229 seit Oktober 2024 erschienene deutschsprachige Romane sind in den vergangenen Monaten von der Jury gesichtet und diskutiert worden, 20 Bücher wurden auf die Longlist gewählt, im September blieben dann also sechs auf der Shortlist übrig. Insgesamt ist der Buchpreis mit 37.500 Euro dotiert, davon gehen 25.000 Euro an die Siegerin. Die Shortlist-Nominierten erhalten jeweils 2500 Euro – und natürlich die Aufmerksamkeit des Buchhandels und der Medien.

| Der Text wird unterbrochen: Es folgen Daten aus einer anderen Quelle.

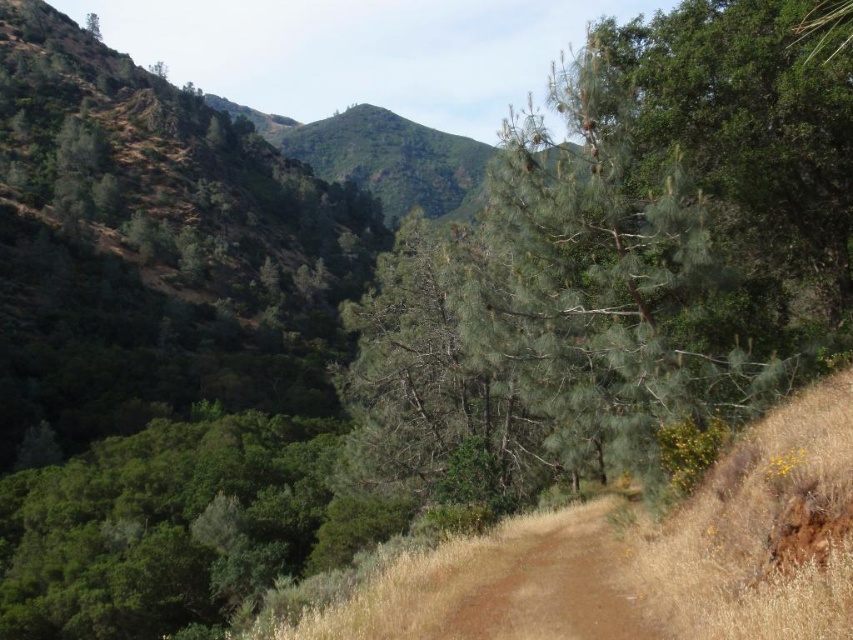
Is the position of green needle-like at center more distant than that of brown dirt track at center?

No, green needle-like at center is closer to the viewer.

Does green needle-like at center have a larger size compared to brown dirt track at center?

Correct, green needle-like at center is larger in size than brown dirt track at center.

Where is `green needle-like at center`? The height and width of the screenshot is (640, 853). green needle-like at center is located at coordinates (621, 264).

Locate an element on the screen. This screenshot has width=853, height=640. green needle-like at center is located at coordinates (621, 264).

„Ein Thema zieht sich durch alle Bücher, das ist Gewalt“, sagte die Jury-Vorsitzende Laura de Weck im Gespräch auf der Bühne. In „Die Holländerinnen“ sind die Teilnehmer der Kultur-Expedition in den tiefen Regenwald einem Verbrechen auf der Spur, treffen auf bedrohliche Naturerscheinungen und erzählen sich gegenseitig düstere Geschichten. Es ist unsere Gegenwart, die so dunkel ist. Dorothee Elmiger bringt das auf außergewöhnliche Weise in einen Roman. Denn sie schreibt fast durchgängig im Konjunktiv. Sie lässt kurz nur eine Schriftstellerin auftreten und gibt dann wieder, was diese vor Publikum erzählt. Sie hält den Schrecken auf Abstand mit dieser Erzählweise, macht keine Identifikationsangebote, bezieht zugleich die Leser eng ein, verlangt immer ein Mitdenken, die stete Reflexion. Ihr Roman ist eine verblüffende, begeisternde Reise in Gedanken.

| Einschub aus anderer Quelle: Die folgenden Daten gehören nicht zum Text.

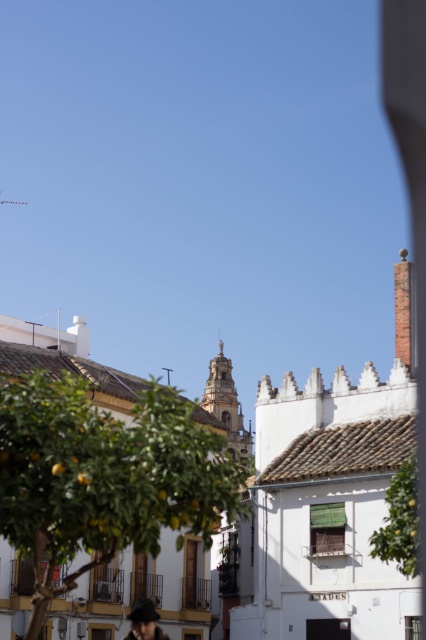
Question: Which object appears farthest from the camera in this image?

Choices:
 (A) golden stone tower at center
 (B) matte black hat at lower center
 (C) white textured building at center

Answer: (A)

Question: Which point is closer to the camera?

Choices:
 (A) (46, 456)
 (B) (58, 358)
 (C) (143, 637)
 (D) (249, 440)

Answer: (A)

Question: From the image, what is the correct spatial relationship of white textured building at center in relation to golden stone tower at center?

Choices:
 (A) right
 (B) left

Answer: (A)

Question: Does golden stone tower at center have a greater width compared to matte black hat at lower center?

Choices:
 (A) yes
 (B) no

Answer: (A)

Question: Which point is closer to the camera taking this photo?

Choices:
 (A) (135, 621)
 (B) (305, 408)
 (C) (236, 442)
 (D) (198, 509)

Answer: (D)

Question: Is green leafy tree at center closer to the viewer compared to golden stone tower at center?

Choices:
 (A) yes
 (B) no

Answer: (A)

„Es war ein großes Glück und Vergnügen, mit euren Büchern unterwegs zu sein“, sagte Dorothee Elmiger noch in ihren Dankesworten am Ende der Veranstaltung, gewandt an die Kolleginnen und Kollegen auf der Shortlist. Und dann holte sie ein weiteres Zitat hervor, das ihr wichtig sei. Es stammt von Tocotronic: „dass das Unglück überall zurückgeschlagen werden muss“. Das habe auch mit ihrem Schreiben zu tun, sagte sie.